In this scoping review, we assessed 32 studies reporting outcome measurement instruments used to evaluate CA-delivered mental health interventions, their context of use, the method and frequency of data collection approaches, and the prevalence of validity evidence for the outcome measurement instruments. We identified 203 outcome measurement instruments, out of which 150 were unique instruments that were created or adapted specifically for the study. Most instruments measured clinical outcomes and used self-reported instruments. More than half of the instruments did not report validity evidence. In studies that reported the outcome instruments’ validity evidence, reliability and construct validity were the most reported.

Comparison With Prior Work

Our review found heterogeneity in the choice of outcome measurement instruments used. This is similar to other reviews on this topic focusing on CA-delivered mental health interventions [7-9]. A recent review of commonly used measures to assess system usability and user experience further noted a lack of a unified measurement instrument that measures all aspects of usability [55]. Systematic reviews on user adherence and engagement to DHIs also strongly suggested a more unified operationalization of engagement measures and their relationship with other subjectively reported outcomes [10,56]. These results point to a need for a core outcome set specific to understanding and quantifying user experience, usage, and adherence to CAs in mental health. For instance, studies should minimally include SUS or other validated usability questionnaires tailored for CAs [57] as measures of general usability for comparison among different CA systems [58]. This is in line with a recent meta-analysis that suggested the possibility of using the SUS score to benchmark usability across all digital mental health apps [14].

In our review, few studies assessed the relationship between clinical outcomes and other outcomes. A similar review evaluated the engagement with mHealth interventions for depression and found that fewer than half of the reviewed studies assessed the relationship between objective and subjective user experience and clinical outcomes [10]. The relationship between clinical and user experience outcomes is of particular interest in digital mental health interventions. Preliminary evidence suggests an association between better user engagement with the intervention website and a greater reduction in depression and anxiety symptoms [59]. A review has further suggested that a stronger therapeutic alliance with a digital mental health intervention may have an indirect relationship with clinical outcomes [59]. Therapeutic alliance, defined as the therapeutic relationship between the patient and therapist, is fundamental to the success of face-to-face psychological therapy [59,60]. Early evidence suggests that users may develop a therapeutic alliance with the CA [61]. However, factors, such as the quality of the app and user satisfaction, may affect the bond, although the evidence is still limited [62]. Our review, for example, suggested that higher objectively and subjectively measured user experiences with the CA platform were associated with better clinical outcomes in some studies [4,27,35,43,51], but a small number did not find any associations [4,13,37,40]. Future studies should further explore the relationship between clinical and nonclinical outcomes to understand the factors affecting the efficacy of CA-delivered mental health interventions.

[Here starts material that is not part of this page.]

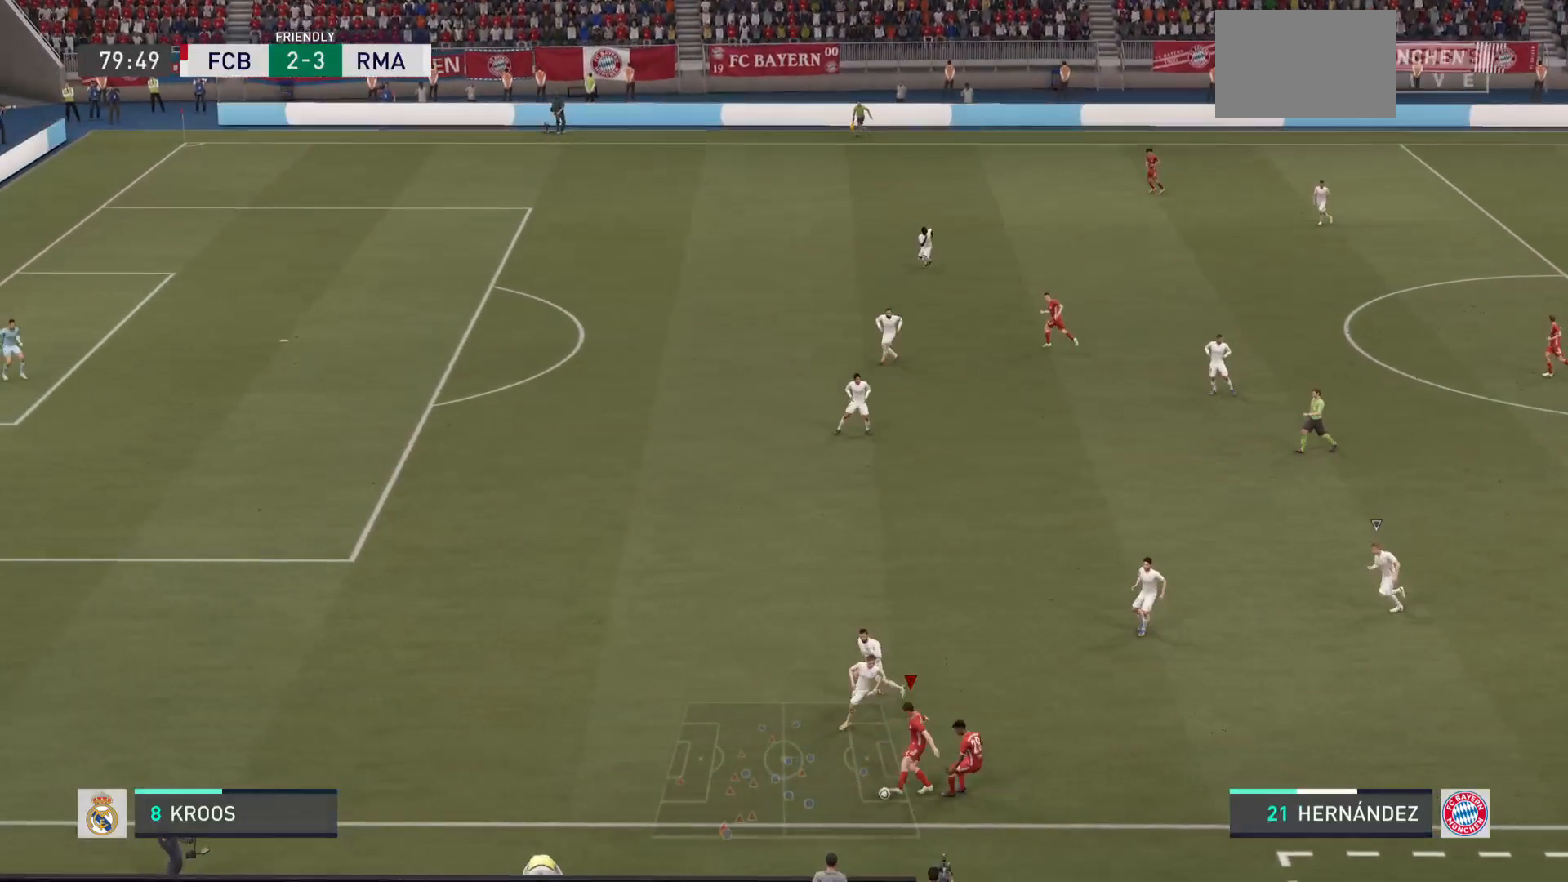
{"buttons": ["R2"], "left_stick": "left", "right_stick": "center", "events": []}
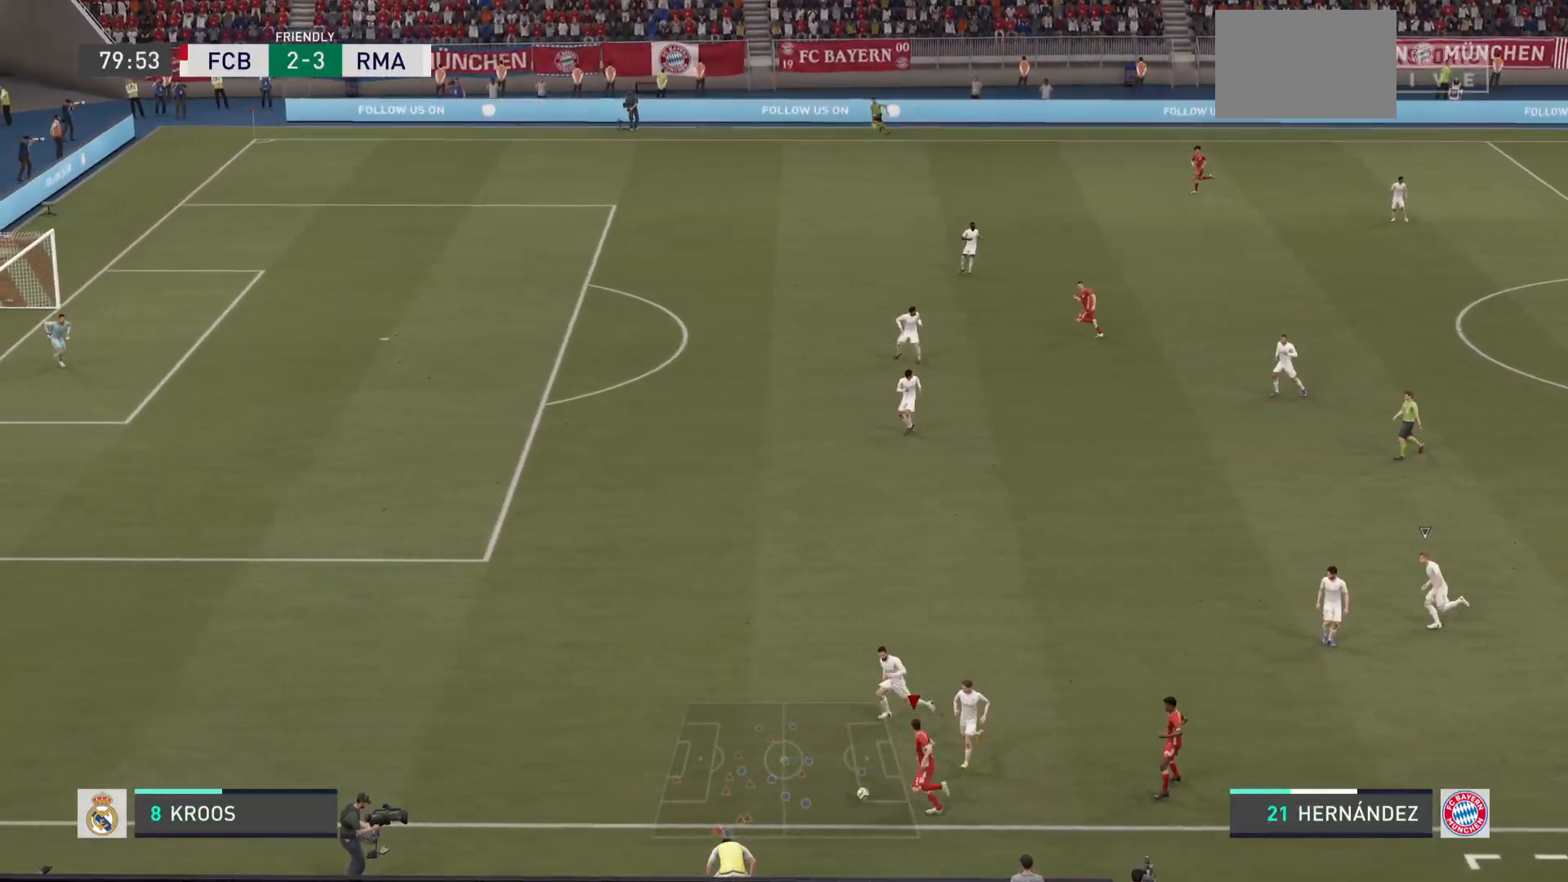
{"buttons": ["R2"], "left_stick": "left", "right_stick": "center", "events": []}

Our review also found that most of the outcomes were self-reported electronically via unspecified survey platforms, which may suggest an underutilization of the technological affordances within the digital space. When objectively measured data were reported, they were typically used to understand user engagement with the application, via system log data. A recent review of wearables and smartphone-based passive sensing devices for mental health monitoring suggested innovative ways to incorporate inbuilt smartphone sensors to monitor general well-being and the symptoms of bipolar disorder and depression [19]. These appear to be necessary as half of our included studies measured more than five outcomes using self-reported questionnaires, which may increase participants’ input burden over time [63]. Shamekhi and Bickmore [24], for instance, found that the use of passive sensors provided a better user experience compared to having no sensor in a CA-led meditation session. Studies also typically collected self-reported data externally via survey platforms, such as Qualtrics and Survey Monkey, rather than collecting the data directly via the CA. A recent study suggested that a conversational survey collected directly by a CA is a reliable alternative to traditional surveys and may lead to improved response quality [64]. Our findings thus suggest the underutilization of the technological affordances made available by CA systems in terms of the data collection methodology.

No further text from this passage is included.